Saturday, June 18, 2005

Ransom Notice

Dear Jedi and other pathetic lifeforms,

I regret to inform you that Aayla will no longer be available to post here...that is, unless the ransom requirements at the end of this letter are met.

You see, a distant relative of hers owed me quite a large sum of credits. Unfortuantely, that relative is no longer living, and seeing as the loan was quite generous, I am determined to recieve that payment somehow. So, as your blue friend was sleeping, I had some of my servants...retrieve her. Of course, I had them take her weapons first. Wouldn't want an armed Jedi running loose around my courts, now would I?

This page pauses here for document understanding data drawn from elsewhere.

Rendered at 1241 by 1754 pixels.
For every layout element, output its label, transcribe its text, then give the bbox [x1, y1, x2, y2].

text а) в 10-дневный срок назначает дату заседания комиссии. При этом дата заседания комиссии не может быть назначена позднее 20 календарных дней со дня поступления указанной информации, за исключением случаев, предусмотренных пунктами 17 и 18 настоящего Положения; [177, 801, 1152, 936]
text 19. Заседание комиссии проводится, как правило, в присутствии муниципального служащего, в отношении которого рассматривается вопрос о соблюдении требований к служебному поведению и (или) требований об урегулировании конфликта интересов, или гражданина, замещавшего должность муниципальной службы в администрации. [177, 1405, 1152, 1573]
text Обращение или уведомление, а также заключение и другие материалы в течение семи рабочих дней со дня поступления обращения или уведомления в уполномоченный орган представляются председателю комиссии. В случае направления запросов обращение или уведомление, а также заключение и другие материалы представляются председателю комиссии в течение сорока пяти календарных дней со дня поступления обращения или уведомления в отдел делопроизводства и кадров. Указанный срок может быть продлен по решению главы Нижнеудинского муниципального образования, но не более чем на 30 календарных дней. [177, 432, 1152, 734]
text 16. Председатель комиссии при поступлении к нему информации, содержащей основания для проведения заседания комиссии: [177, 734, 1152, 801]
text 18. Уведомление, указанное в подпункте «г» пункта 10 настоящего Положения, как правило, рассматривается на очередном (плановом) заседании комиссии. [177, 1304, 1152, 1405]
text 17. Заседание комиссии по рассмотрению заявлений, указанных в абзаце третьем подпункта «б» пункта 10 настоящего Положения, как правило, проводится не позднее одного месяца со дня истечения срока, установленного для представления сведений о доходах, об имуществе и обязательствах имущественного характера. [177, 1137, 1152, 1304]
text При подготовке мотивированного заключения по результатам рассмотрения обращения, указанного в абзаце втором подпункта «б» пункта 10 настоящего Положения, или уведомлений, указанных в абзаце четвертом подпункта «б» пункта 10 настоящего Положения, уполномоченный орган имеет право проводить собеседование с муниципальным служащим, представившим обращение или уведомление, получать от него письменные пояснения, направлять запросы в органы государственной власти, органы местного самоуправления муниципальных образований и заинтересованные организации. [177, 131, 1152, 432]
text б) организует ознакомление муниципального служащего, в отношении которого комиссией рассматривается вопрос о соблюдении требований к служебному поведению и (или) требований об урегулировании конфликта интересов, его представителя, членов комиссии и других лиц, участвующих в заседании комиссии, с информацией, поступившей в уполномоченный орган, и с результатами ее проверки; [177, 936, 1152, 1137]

Why her? Well, she was the only relative of his that I knew the wherabouts of. Lovely thing she is, too. Don't know why I didn't discover her earlier.

If you wish to see your friend alive again, I suggest you meet my demands:

  • Do three cartwheels
  • Follow up with the chicken dance
  • Oh yes...and...100,000,000,000 credits will do just fine. I accept cash, as well as personal checks.
If you fail to complete this task by...say...Monday, Aayla will be having an interesting go-about with the rancor monster living beneath my throne room.

I apologize for any inconviniences this may cause. Have a nice day.

Oh yeah, and don't try any rescue attempts or anything like that.

Jabba the Hutt


Blogger General Grievous said...

Damn... *cough* I like this Jabba person *cough* seems like a nice guy *cough* *cough* too bad he bet me to capturing Aayla *cough* *cough* *cough*

5:32 PM  
Blogger j00|{z said...

*does three cartwheels*
I don't wanna be a chicken I don't wanna be a duck...
Um... wuh oh.

5:43 PM  
Blogger Jar Jar Binks said...

Eh heh... Senator Padme, can mesa have mesa next... uh... thousand years salary in advance?

4:12 AM  
Blogger flu said...

This. is. out. rageous!!!

I must get to Tatooine!

Maybe Master Yoda will be garage sale-ing on Tatooine soon. Maybe I can get him to swing by a get me.

I'll be there soon Aayla! Don't turn green!

8:39 AM  
Blogger JawaJuice said...

I mean...I would...but galactic regulations restrict us from any transactions involving potential extermination.

10:33 AM  
Blogger flu said...

On the way, Aayla!

Will confront Jabba tomorree!

3:48 PM  
Blogger Master Yoda said...

Mr. the Hutt,

Take MasterCard do you? Wait, maxed that out already, I have. What about gift certificates to the Short & Squatty Men's clothing store?

No, wait, a better idea, I have. Trade Kenobi and Young Skywalker for Secura we will. Two Jedi for the price of one! Resist a deal like that you can not! Of course, housebroken they are not, but let them sleep outside you can.

10:29 PM  
Blogger Master Yoda said...

...thinking, I was. Even if give Secura back you will not, still take Kenobi and Youngskywalker you could.

10:34 PM  
Blogger Obi Wan Kenobi said...

Its ok I'll save you *jumps in speeder* *hides fluffy pink dice*

6:12 AM  
Blogger Aayla Secura said...

Master Yoda,
Have them placed in cabonite and we'll talk.